Mit welchen Instrumenten sollte die Kreislaufwirtschaft nun in der Schweiz gefördert werden? Auch hier sehen die Befragten zwei klare Ansatzpunkte: Gesellschaftlicher Druck (66 Prozent) und Nutzernachfrage (62 Prozent). Mit 92 Prozent Zustimmung scheint der gesellschaftliche Druck insbesondere bei der öffentlichen Hand als erfolgsversprechend angesehen zu werden, gefolgt von 67 Prozent im Bewirtschaftungs-, 65 Prozent im Investoren- und 57 Prozent im Baubereich. Einzig die Planer sehen die Nutzernachfrage als wichtigstes Mittel (68 Prozent). Als weniger wichtig werden Subventionen (34 Prozent mit stärkerer Zustimmung im Bau- (43 Prozent) und Bewirtschaftungsbereich (48 Prozent)), Antrieb der Nachfrage auf Entwicklerseite (35 Prozent) und Förderung des Wettbewerbs (35 Prozent) angesehen. Allerdings stimmt die öffentliche Hand mit jeweils 54 Prozent als einziger Bereich mehrheitlich zu, dass die letzten beiden Instrumente wichtige Hebel bei der Durchsetzung der Kreislaufwirtschaft wären.

Eine Erhöhung des Bewusstseins bezüglich der Vorteile und Notwendigkeit sowohl in der Immobilienbranche aber eben auch in der Gesellschaft wurden von den Befragten als zentral für eine Etablierung der Kreislaufwirtschaft eingeschätzt. Denn einerseits werden gesellschaftlicher Druck und Nutzernachfrage in allen Bereichen klar als wichtigste Mittel zur Förderung der Kreislaufwirtschaft angegeben. Andererseits wird in der Branche das Bewusstsein der Notwendigkeit grossmehrheitlich als gering angesehen. Dies, obwohl Befragte aus allen Bereichen fast geschlossen angeben, dass Kreislaufwirtschaft für sie erstrebenswert sei.

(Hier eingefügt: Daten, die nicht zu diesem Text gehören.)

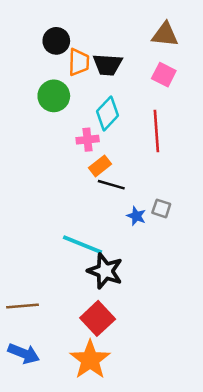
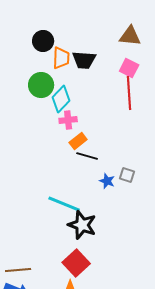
cyan diamond: (108, 113) -> (61, 99), moved
red line: (156, 131) -> (129, 93), moved
brown line: (23, 306) -> (18, 270), moved

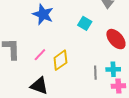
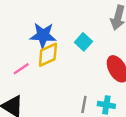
blue star: (43, 14) -> (43, 35), moved, turned -30
yellow diamond: (60, 60) -> (48, 55), moved

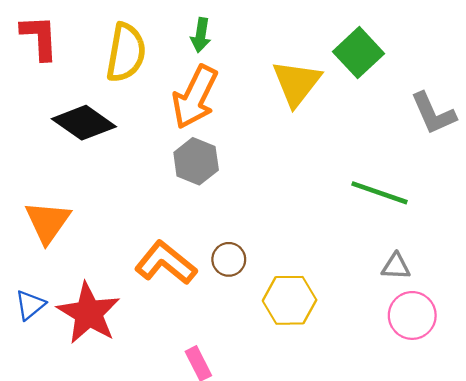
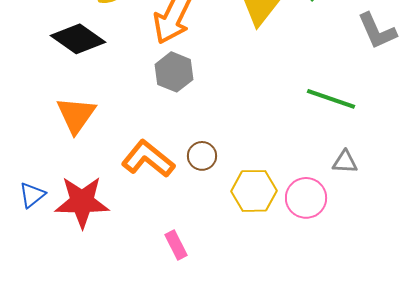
orange triangle: (48, 222) -> (76, 115), moved
red star: (89, 313) -> (82, 202), turned -30
pink circle: (412, 315) -> (306, 198), moved

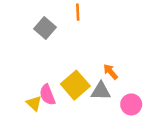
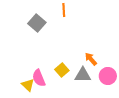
yellow square: (75, 85) -> (62, 70), size x0.6
pink circle: (131, 104) -> (108, 76), moved

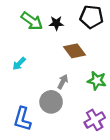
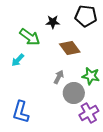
green arrow: (32, 21) -> (30, 37), moved
gray circle: (51, 102) -> (74, 93), moved

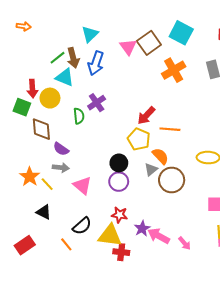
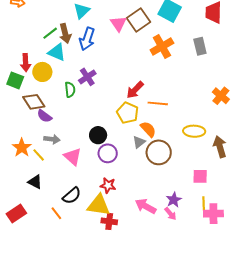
brown diamond: (41, 129) -> (34, 102), turned -30
purple semicircle: (61, 149) -> (44, 116), moved
black circle: (119, 163) -> (98, 135), moved
purple star: (142, 228) -> (174, 200), moved

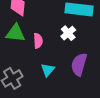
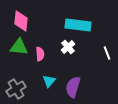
purple semicircle: (79, 64) -> (73, 87), moved

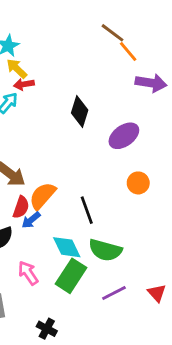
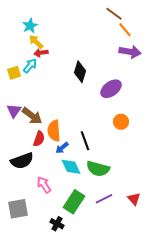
brown line: (112, 33) -> (114, 14), moved
orange line: (128, 51) -> (125, 30), moved
orange semicircle: (42, 196) -> (54, 131), turned -45
blue arrow: (31, 220) -> (62, 148), moved
green rectangle: (71, 276) -> (74, 202), moved

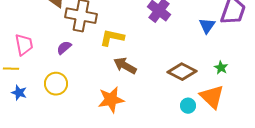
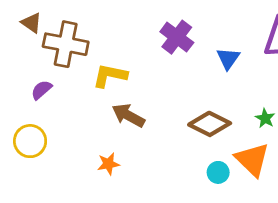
blue triangle: (207, 26) -> (228, 58), moved
orange star: (111, 100) -> (108, 164), size x0.6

Die Förderung des Bewusstseins, dass Kreislaufwirtschaft ein zentraler Pfeiler der Nachhaltigkeit in der Immobilienbranche sein könnte und gemäss Umfrage auch in allen Bereichen eher als vorteilhaft gesehen wird, scheint also der Schlüssel zu sein, um sicherzustellen, dass auch in den Bereichen Bau, Investoren und Planung deutlich mehr als jeder zweite an einen Paradigmenwechsel glaubt. Nicht vergessen werden dürfen allerdings die Bedenken bezüglich Rentabilität, welche in der Branche als grösstes Risiko gelten.  

Dieser Artikel basiert auf den Resultaten der Bachelorarbeit «Circular Economy in der Immobilienbranche: Status und Perspektiven» von Viviana Turrin (Hochschule Luzern). In der Bachelorarbeit wurde neben Experteninterviews eine Umfrage mit professionellen Akteuren aus den Bereichen öffentliche Hand, Planung, Investoren, Bauunternehmen und Bewirtschaftung durchgeführt. Insgesamt nahmen 105 Akteure an der Umfrage teil.